Unstructured-IO / unstructured

Open source libraries and APIs to build custom preprocessing pipelines for labeling, training, or production machine learning pipelines.
https://www.unstructured.io/
Apache License 2.0
7.5k stars 586 forks source link

bug/docker images at quay.io not up to date #3123

Open jpabbuehl opened 1 month ago

jpabbuehl commented 1 month ago

Hi,

I'm experiencing some regression with open source docker images (client and api) at

e.g. cli found in documentation not working as expected, larger image size, base-image not update, bug fixes, etc...

Knowing there is a SaaS offering, is this expected? or are there any CI rewiring to do on the open-source version? Surprisingly https://quay.io/repository/unstructured-io/unstructured-api?tab=tags and https://quay.io/repository/unstructured-io/unstructured?tab=tags keep being updated, but the issues are persisting...

Thanks a lot in advance

Relevant github issues https://github.com/Unstructured-IO/unstructured/issues/2274 https://github.com/Unstructured-IO/unstructured-api/issues/339 https://github.com/Unstructured-IO/unstructured-api/issues/387 https://github.com/Unstructured-IO/base-images/issues/11

MthwRobinson commented 1 month ago

Hi @jpabbuehl - are you using the AMD or ARM image? We just swapped the the AMD image over to Wolfi OS to mitigate CVEs.

neilkumar commented 1 month ago

@MthwRobinson The arm64 and amd64 images are pretty different in many ways. Are they going to converge back on a setup that works on both with the same versions?

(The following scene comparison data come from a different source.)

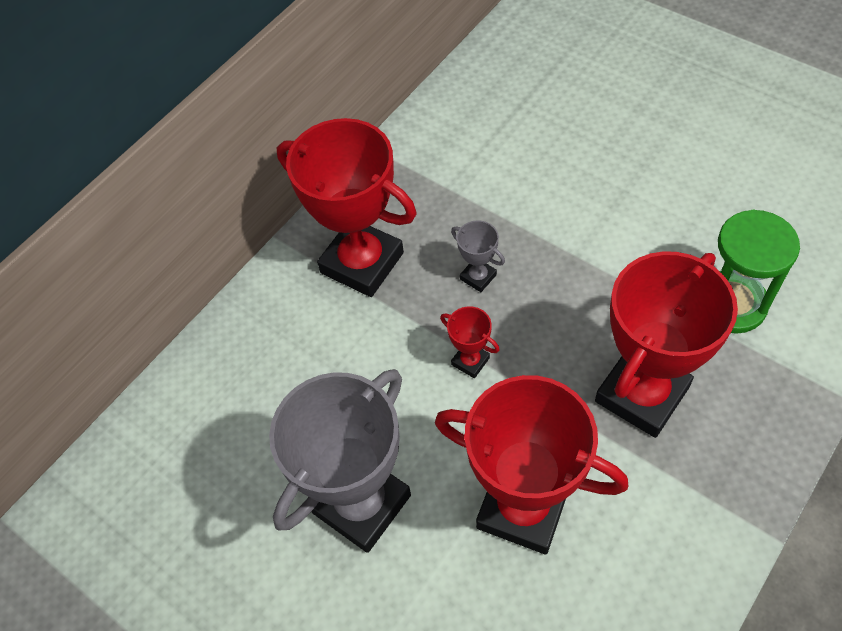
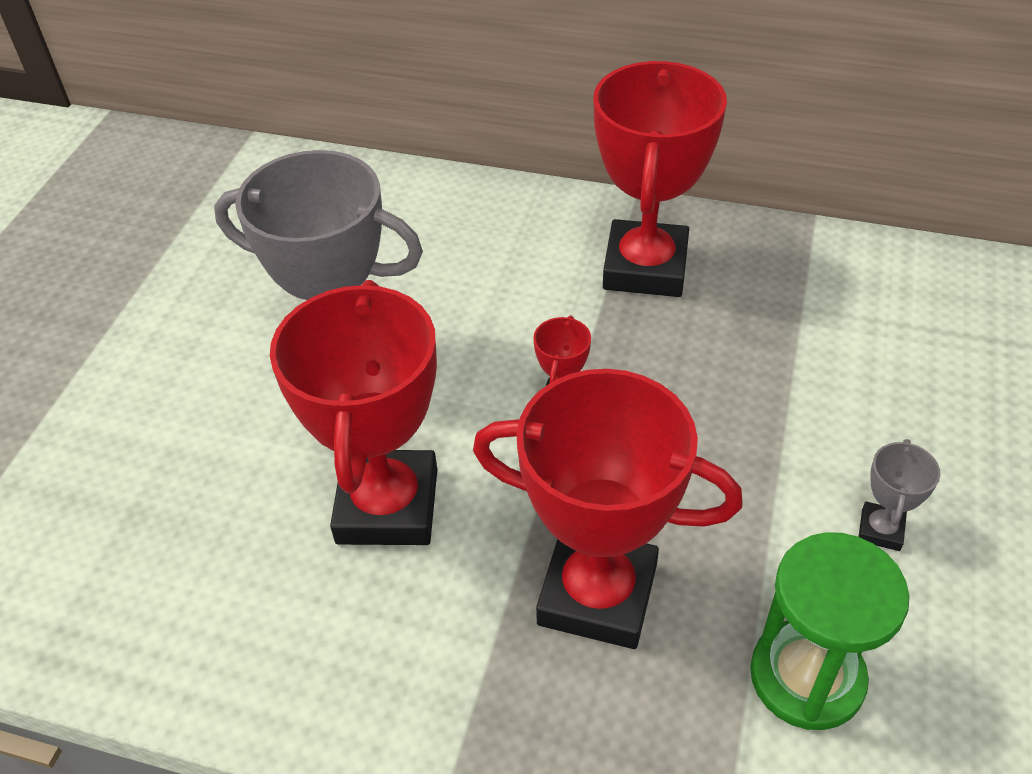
camera: 65 degrees right, 10 degrees down
(478, 277) = (685, 375): grey trophy -> grey trophy (880, 530)

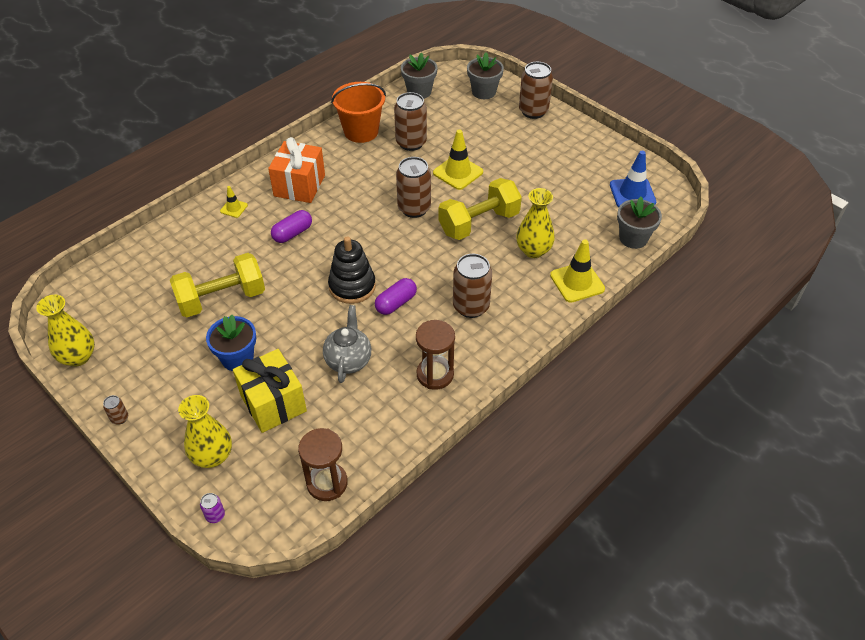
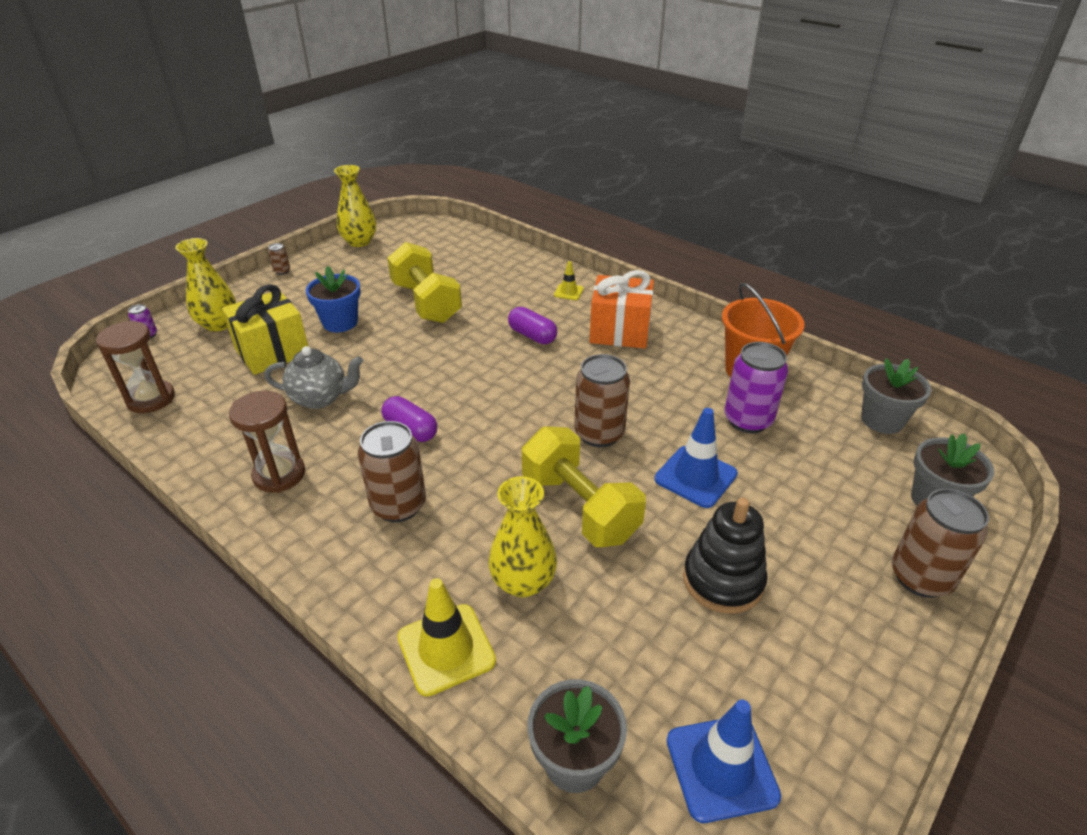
camera: 85 degrees right, 10 degrees down
(352, 286) = (442, 390): black stacking toy -> black stacking toy (723, 580)
(411, 142) = (748, 420): brown can -> purple can
(458, 172) = (695, 476): yellow traffic cone -> blue traffic cone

MthwRobinson commented 1 month ago

@neilkumar - Yes, we'll likely move to Wolfi OS for both of them. Only reason we didn't move over the arm64 image already is that we haven't been able to build libreoffice for arm64 yet, and so moving that over now would meaning losing support for .doc/.ppt/.xls (though .docx, .pptx and .xlsx would still work.

neilkumar commented 1 month ago

@MthwRobinson Thanks for the response.

I did a little digging on Wolfi and found what I think is the package definition here:

https://github.com/wolfi-dev/os/blob/main/libreoffice-24.2.yaml

which led me to the last time it tried to build

https://github.com/wolfi-dev/os/actions/runs/9366118496/job/25785656360

which appears that it's blocked because of a Medium CVE CVE-2012-5639 from 13 years ago

that led me to

https://lwn.net/Articles/957219/

and the actual closed ticket from 13 years ago on the libreoffice side.

https://bugs.documentfoundation.org/show_bug.cgi?id=58295

Guessing this will not be resolved on the upstream side anytime soon.

MthwRobinson commented 4 weeks ago

Oh wow thanks @neilkumar for the links and really interesting background on that CVE! Think I should have bandwidth to take a closer look at this issue later this week.

jpabbuehl commented 3 weeks ago

@MthwRobinson amd64 thanks for the explanation. hope there is a workaround

MthwRobinson commented 3 weeks ago

@jpabbuehl - Could you clarify what's not working for you within the container? I just tried the workflow document here for the amd64 image and that worked fine for me.

neilkumar commented 2 weeks ago

@MthwRobinson The issue for me is that we want to run the exact same versions of the software across, and that we add some items to your base image. The amd64 uses "nonroot" and the arm64 is using "notebook-user", among the differences.

MthwRobinson commented 2 weeks ago

@neilkumar - #3213 updated the wolfi image to be closer to rockylinux image and the user name is now notebook-user again.